When Jesus instructed His disciples to love one another, He employed the Greek term agapaō, which is translated as love over 135 times in the New Testament of the King James Version. Jesus said, “A new commandment I give unto you, That ye love one another; as I have loved you, that ye also love one another” (John 13:34).
The English word for love does not have the same degree of precision as the Greek term Jesus used. Agapao is a verb which means do caring things, or act caringly.
Vine observes, “Christian love, whether exercised toward the brethren, or toward men generally, is not an impulse from the feelings, it does not always run with the natural inclinations, nor does it spend itself only upon those for whom some affinity is discovered. Love seeks the welfare of all, Rom. 15:2, and works no ill to any, 1 Cor. 13:8-10; love seeks opportunity to do good to ‘all men, and especially toward them that are of the household of the faith,’ Gal. 6:10.” (citing Notes on Thessalonians, by Hogg and Vine, p. 105).

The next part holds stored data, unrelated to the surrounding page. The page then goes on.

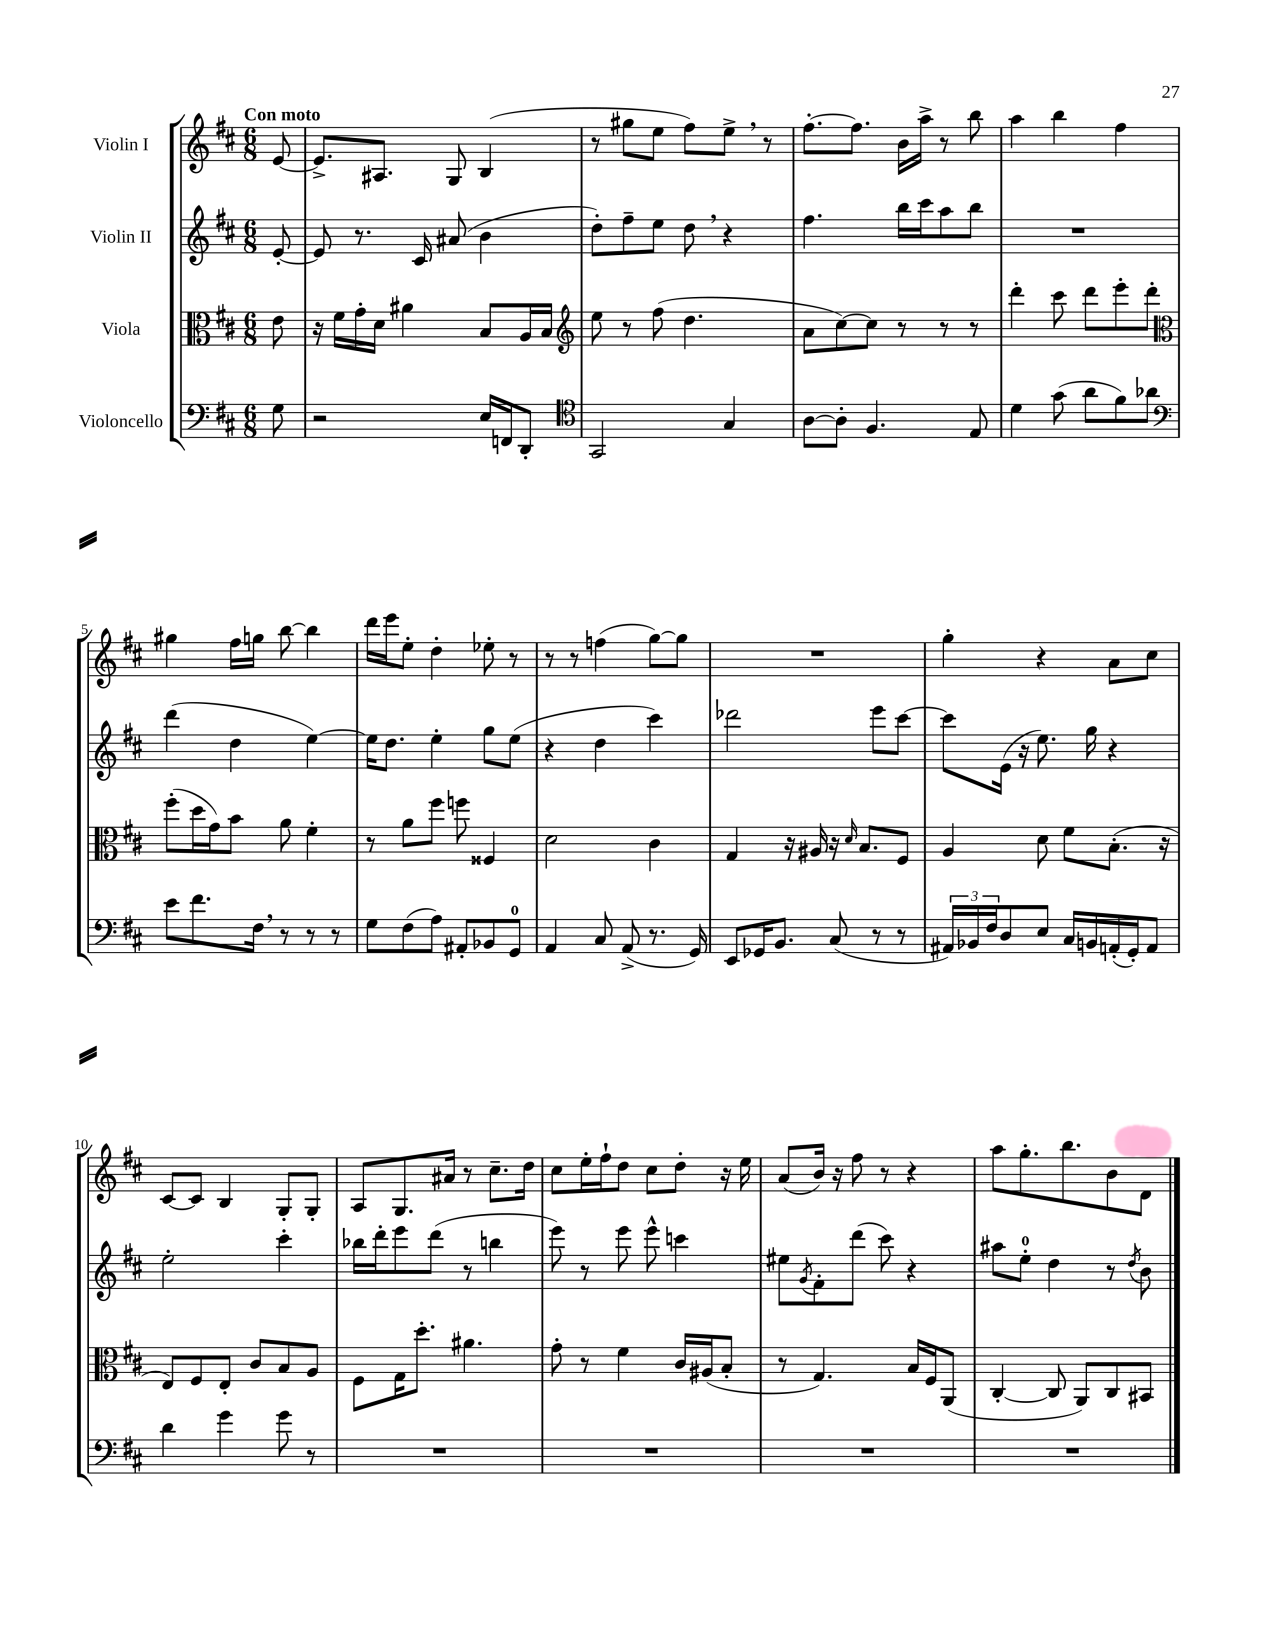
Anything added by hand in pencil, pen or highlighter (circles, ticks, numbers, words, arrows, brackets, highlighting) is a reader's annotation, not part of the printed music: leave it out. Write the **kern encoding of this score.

**kern	**kern	**kern	**kern
*staff4	*staff3	*staff2	*staff1
*clefF4	*clefC3	*clefG2	*clefG2
*k[f#c#]	*k[f#c#]	*k[f#c#]	*k[f#c#]
*M6/8	*M6/8	*M6/8	*M6/8
8G	8e	[8e'	[8e
=	=	=	=
2r	16r	8e]	8.e^]
.	16f#	.	.
.	16g'	8.r	.
.	16d	.	8.A#
.	4a#	.	.
.	.	16c#	.
.	.	(8a#	8G
16E	8B	4b	(4B
16FF	.	.	.
8DD'	16A	.	.
.	16B	.	.
=	=	=	=
*clefC4	*clefG2	*	*
2GG	8ee	8dd')	8r
.	8r	8ff#~	8gg#
.	(8ff#	8ee	8ee
.	4.dd	8dd	8ff#)
4G	.	4r	8ee^
.	.	.	8r
=	=	=	=
[8A	8a	4.ff#	[8.ff#'
8A']	[8cc#)	.	.
.	.	.	8.ff#]
4.F#	8cc#]	.	.
.	8r	16bb	16b
.	.	16ccc#	16aa^
.	8r	8aa	8r
8E	8r	8bb	8bb
=	=	=	=
4d	4ddd'	2.r	4aa
(8g	8ccc#	.	4bb
8a	8ddd	.	.
8f#)	8eee'	.	4ff#
8a-	8ddd'	.	.
=	=	=	=
*clefF4	*clefC3	*	*
8e	(8ff#'	(4ddd	4gg#
8.f#	16dd	.	.
.	16g)	.	.
.	8b	4dd	16ff#
16F#	.	.	16gg
8r	8a	.	[8bb
8r	4f#'	[4ee)	4bb]
8r	.	.	.
=	=	=	=
8G	8r	16ee]	16ddd
.	.	8.dd	16eee
(8F#	8a	.	8ee'
8A)	8ff#	4ee'	4dd'
8AA#'	8ff	.	.
8BB-	4F##	8gg	8ee-'
8GG	.	(8ee	8r
=	=	=	=
4AA	2d	4r	8r
.	.	.	8r
8C#	.	4dd	(4ff
(8AA^	.	.	.
8.r	4c#	4ccc#)	[8gg)
.	.	.	8gg]
16GG)	.	.	.
=	=	=	=
8EE	4G	2ddd-	2.r
16GG-	.	.	.
8.BB	.	.	.
.	16r	.	.
.	16A#	.	.
(8C#	16r	.	.
.	16qqd	.	.
.	8.B	.	.
8r	.	8eee	.
8r	8F#	[8ccc#	.
=	=	=	=
24AA#)	4A	8ccc#]	4gg'
24BB-	.	.	.
24F#	.	.	.
8D	.	(16e	.
.	.	16r	.
8E	8d	8.ee)	4r
16C#	8f#	.	.
16BB	.	16gg	.
(16AA'	(8.B'	4r	8a
16GG')	.	.	.
8AA	.	.	8cc#
.	16r	.	.
=	=	=	=
4d	8E)	2ee'	[8c#
.	8F#	.	8c#]
4g	8E'	.	4B
.	8c#	.	.
8g	8B	4ccc#'	8G'
8r	8A	.	8G'
=	=	=	=
2.r	8F#	16bb-	8A
.	.	16ddd'	.
.	16G	8eee	8.G
.	8.dd'	.	.
.	.	(8ddd	.
.	.	.	16a#
.	4.a#	8r	8r
.	.	4bb	8.cc#~
.	.	.	16dd
=	=	=	=
2.r	8g'	8eee)	8cc#
.	8r	8r	16ee'
.	.	.	16ff#`
.	4f#	8eee	8dd
.	.	8eee^^	8cc#
.	16c#	4ccc	8dd'
.	(16A#	.	.
.	8B'	.	16r
.	.	.	16ee
=	=	=	=
2.r	8r	8ee#	(8a
.	.	8qg	.
.	4.G)	8f#'	16b)
.	.	.	16r
.	.	(8ddd	8ff#
.	.	8ccc#)	8r
.	16B	4r	4r
.	16F#	.	.
.	(8AA	.	.
=	=	=	=
2.r	[4C#'	8aa#	8aa
.	.	8ee'	8.gg'
.	8C#]	4dd	.
.	.	.	8.bb
.	8AA)	.	.
.	8C#	8r	8b
.	.	8qdd	.
.	8BB#	8b	8d
==	==	==	==
*-	*-	*-	*-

John, who penned Jesus’ words in John 13:34, later wrote, “But whoso hath this world’s good, and seeth his brother have need, and shutteth up his bowels of compassion from him, how dwelleth the love of God in him? My little children, let us not love in word, neither in tongue; but in deed and in truth” (1 John 3:17-18).
Love is a caring attitude that has moved into compassionate action.